Bonjour !

Je suis écrivain et scénariste de BD.
Mon premier livre est sorti en 2009. Depuis, j'en ai sorti 22 autres... Je travaille aussi pour le ciné, la télé, le jeu vidéo, les applications et même le jeu de plateau.
Car pour toutes ces créations, il y a besoin d'écrire. Donc j'écris. Depuis le temps que j'en rêvais !

Et pourtant bien souvent je l'entends, cette question étrange : "Et sinon, vous avez un vrai métier ?".
Elle me fait un drôle d'effet et je n'ai pas encore trouvé comment y répondre... Alors ce blog va servir à ça : à essayer d'expliquer que oui, écrivain et scénariste, c'est un métier, un vrai.

dimanche 22 juin 2014

Spéciale dédicace.

Beaucoup, dans le monde de la BD actuellement en ébullition pensent, que les auteurs devraient être rémunérés pour dédicacer.

Car en effet, la plupart du temps, les auteurs dédicacent bénévolement. Si quelques festivals et salons payent les auteurs invités, le plus souvent ils ne font que leur rembourser leurs frais de déplacements et leur offrir les repas (et l'apéro...). Les auteurs en dédicaces ne touchent donc bien souvent que leurs droits d'auteurs sur les albums vendus et signés.

Lignes de données:
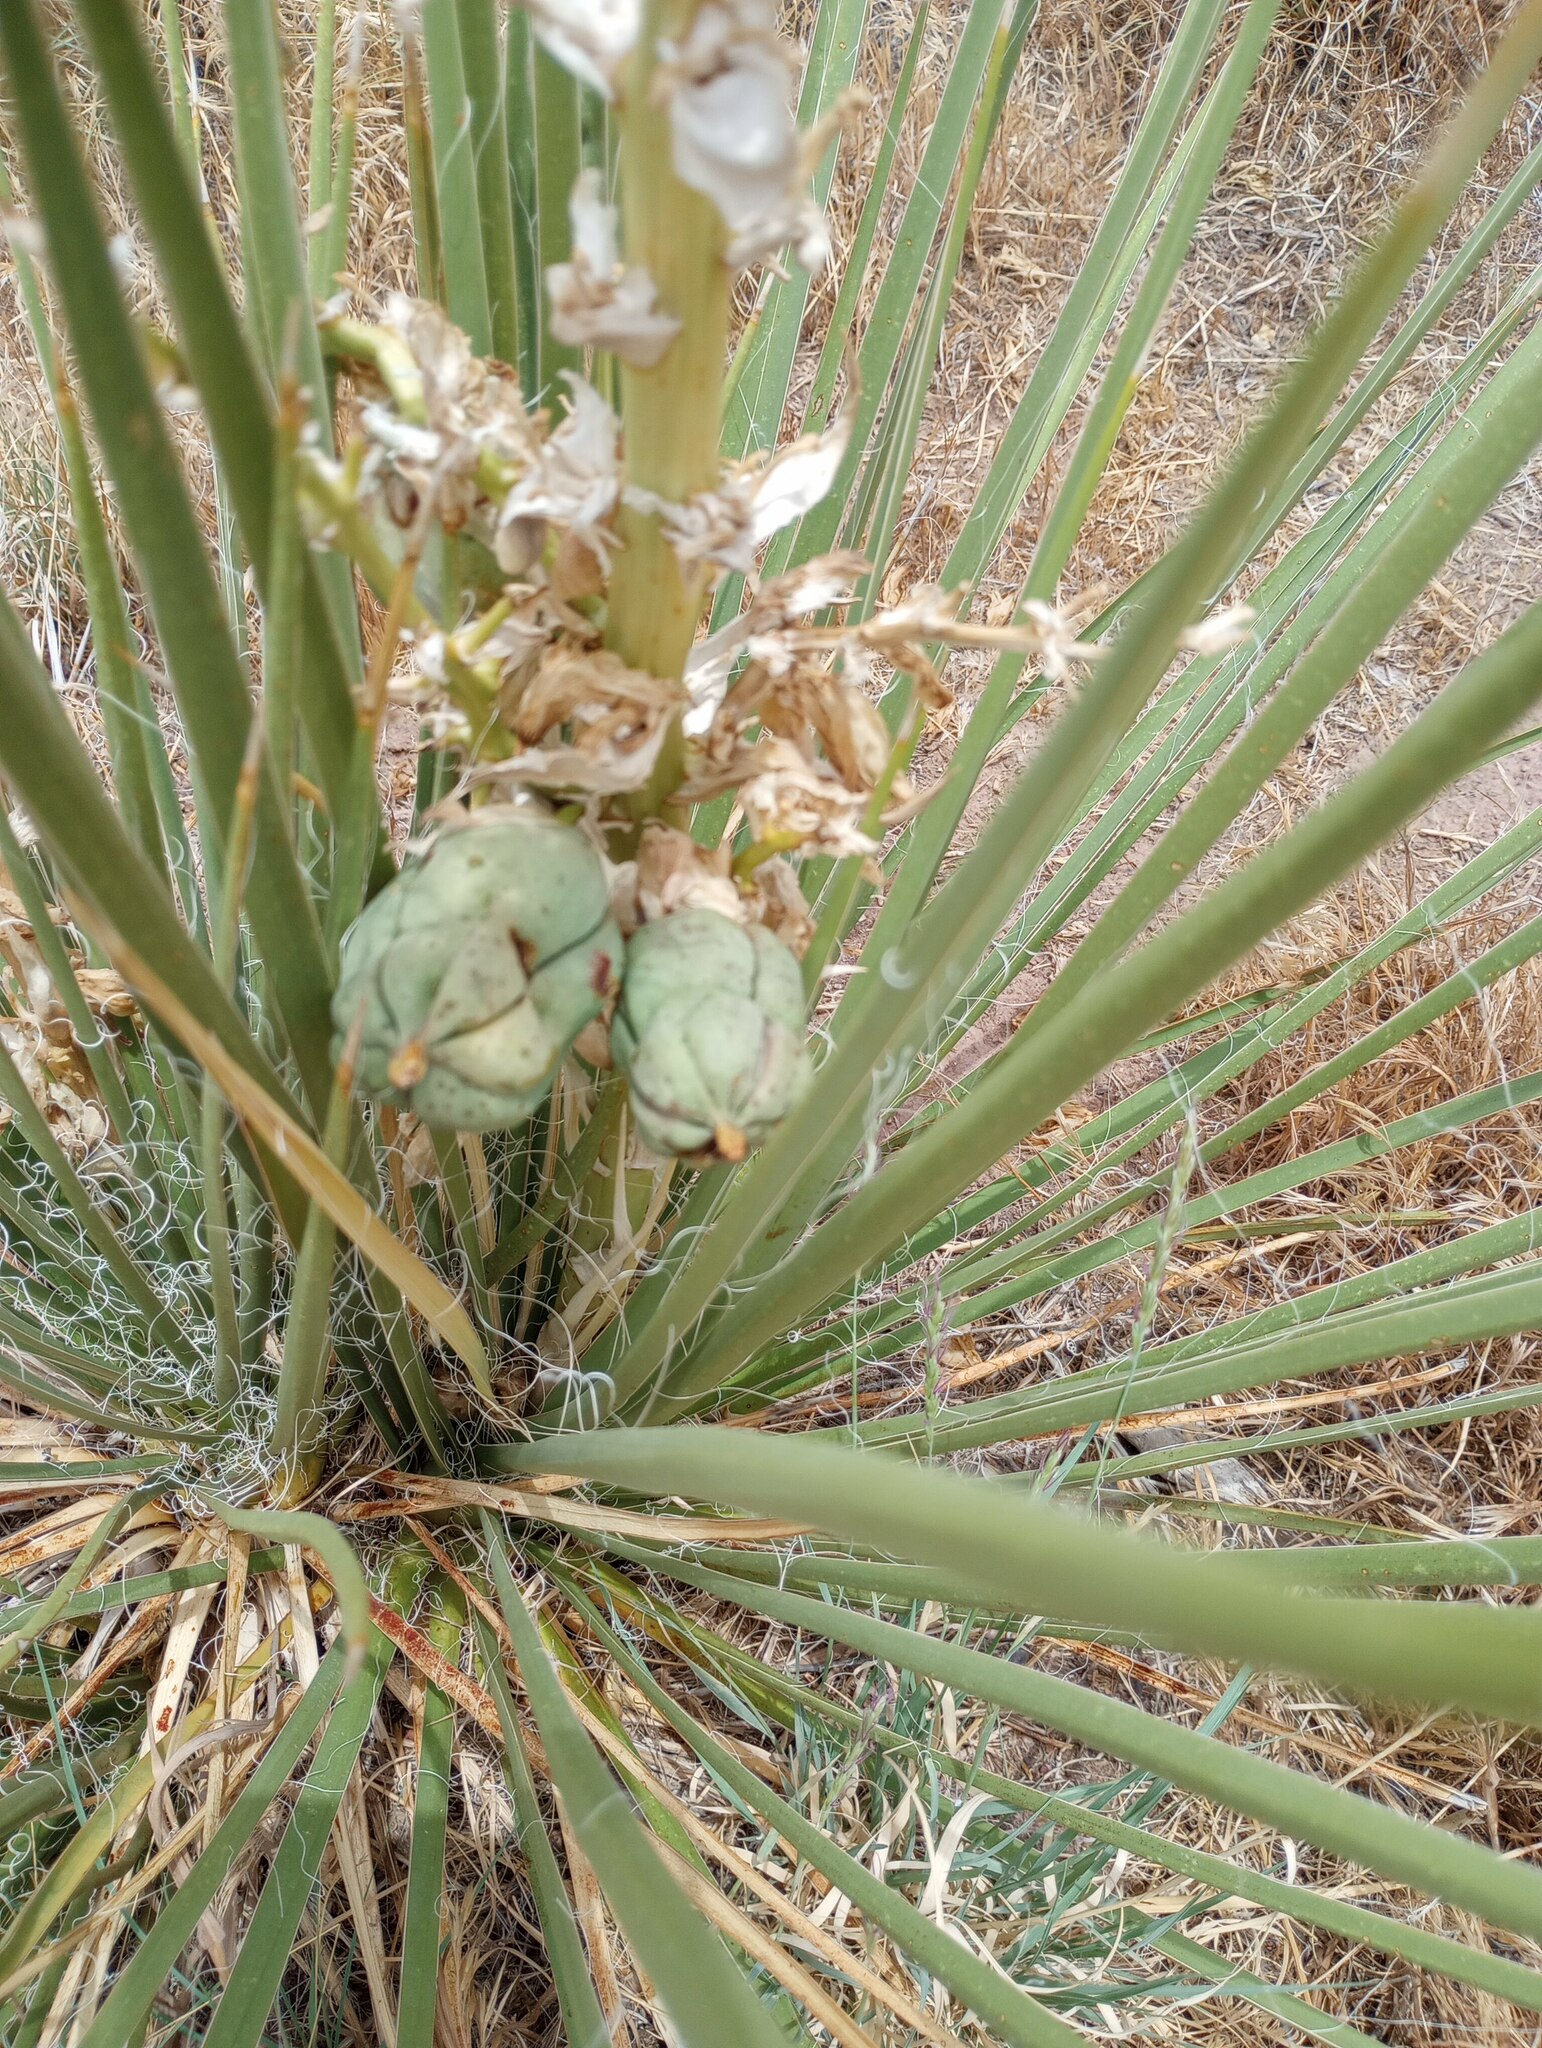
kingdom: Plantae
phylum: Tracheophyta
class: Liliopsida
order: Asparagales
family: Asparagaceae
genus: Yucca
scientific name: Yucca baileyi
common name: Alpine yucca
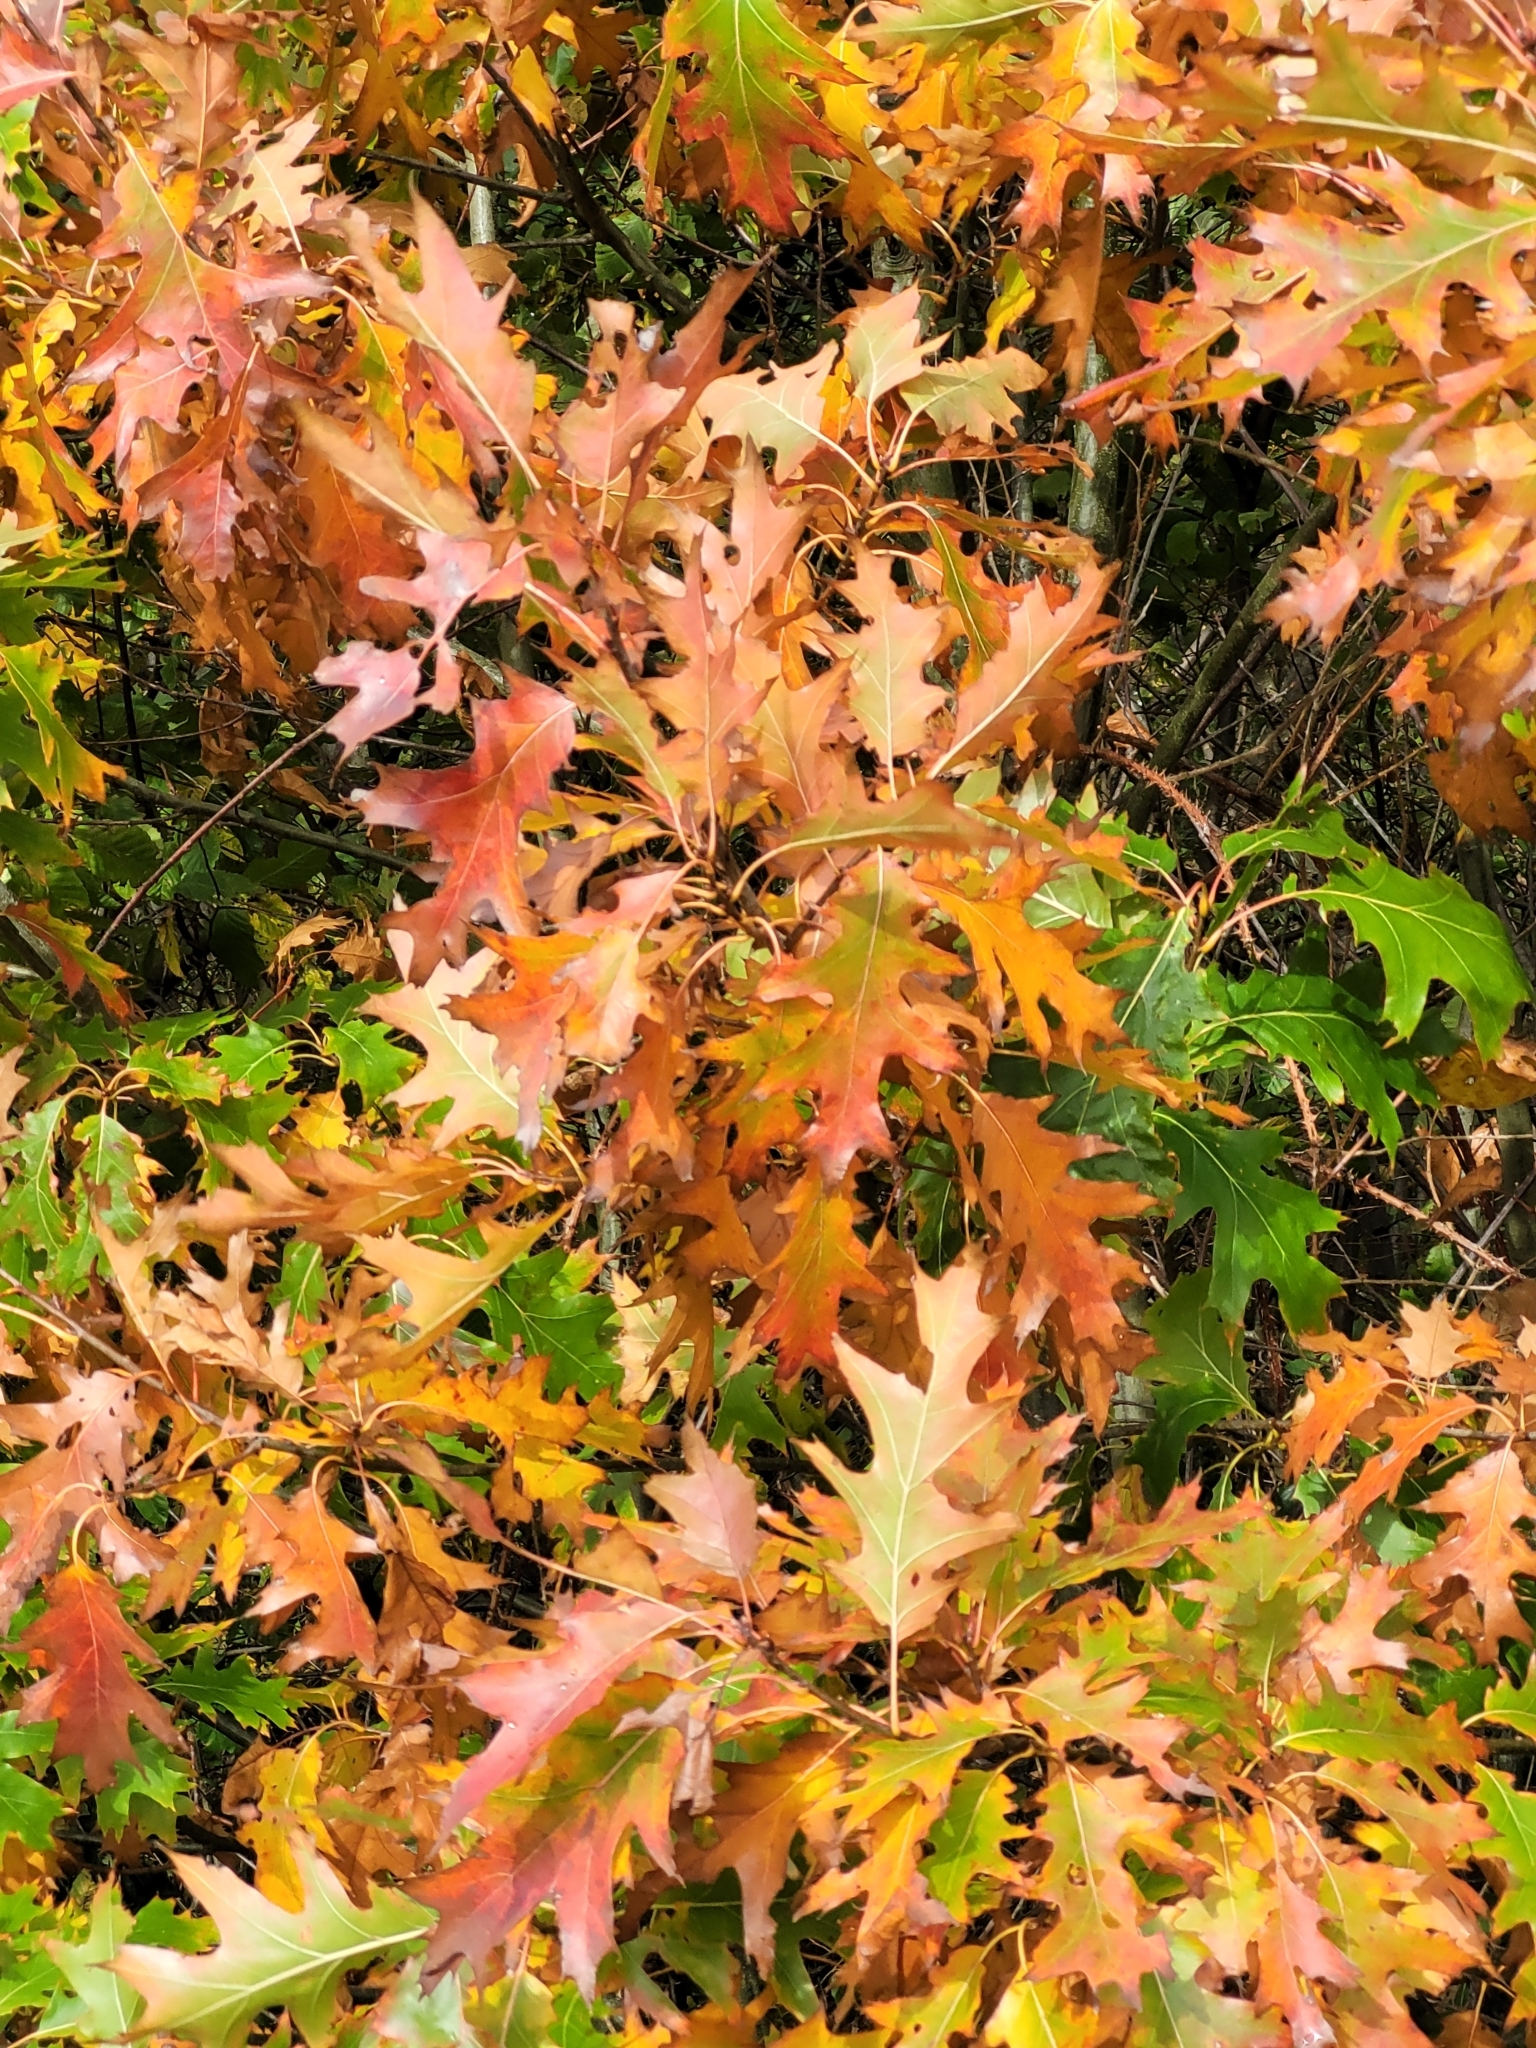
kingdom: Plantae
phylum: Tracheophyta
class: Magnoliopsida
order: Fagales
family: Fagaceae
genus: Quercus
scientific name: Quercus rubra
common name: Red oak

Consignes:
1. Répondez aux questions suivantes à partir de l'extrait choisi.
(a) En quelle année est sorti le premier livre de la personne qui tient ce blog ?
(b) Quelle question étrange lui pose-t-on bien souvent ?
(c) Le plus souvent, que font les festivals et salons pour les auteurs invités ?
2. Recopiez le passage de l'extrait choisi qui va de « Spéciale dédicace. » jusqu'à « vendus et signés. » inclus.

Corrigé:
1.
(a) En 2009.
(b) « Et sinon, vous avez un vrai métier ? »
(c) Ils ne font que leur rembourser leurs frais de déplacements et leur offrir les repas (et l'apéro).

2.
Spéciale dédicace.

Beaucoup, dans le monde de la BD actuellement en ébullition pensent, que les auteurs devraient être rémunérés pour dédicacer.

Car en effet, la plupart du temps, les auteurs dédicacent bénévolement. Si quelques festivals et salons payent les auteurs invités, le plus souvent ils ne font que leur rembourser leurs frais de déplacements et leur offrir les repas (et l'apéro...). Les auteurs en dédicaces ne touchent donc bien souvent que leurs droits d'auteurs sur les albums vendus et signés.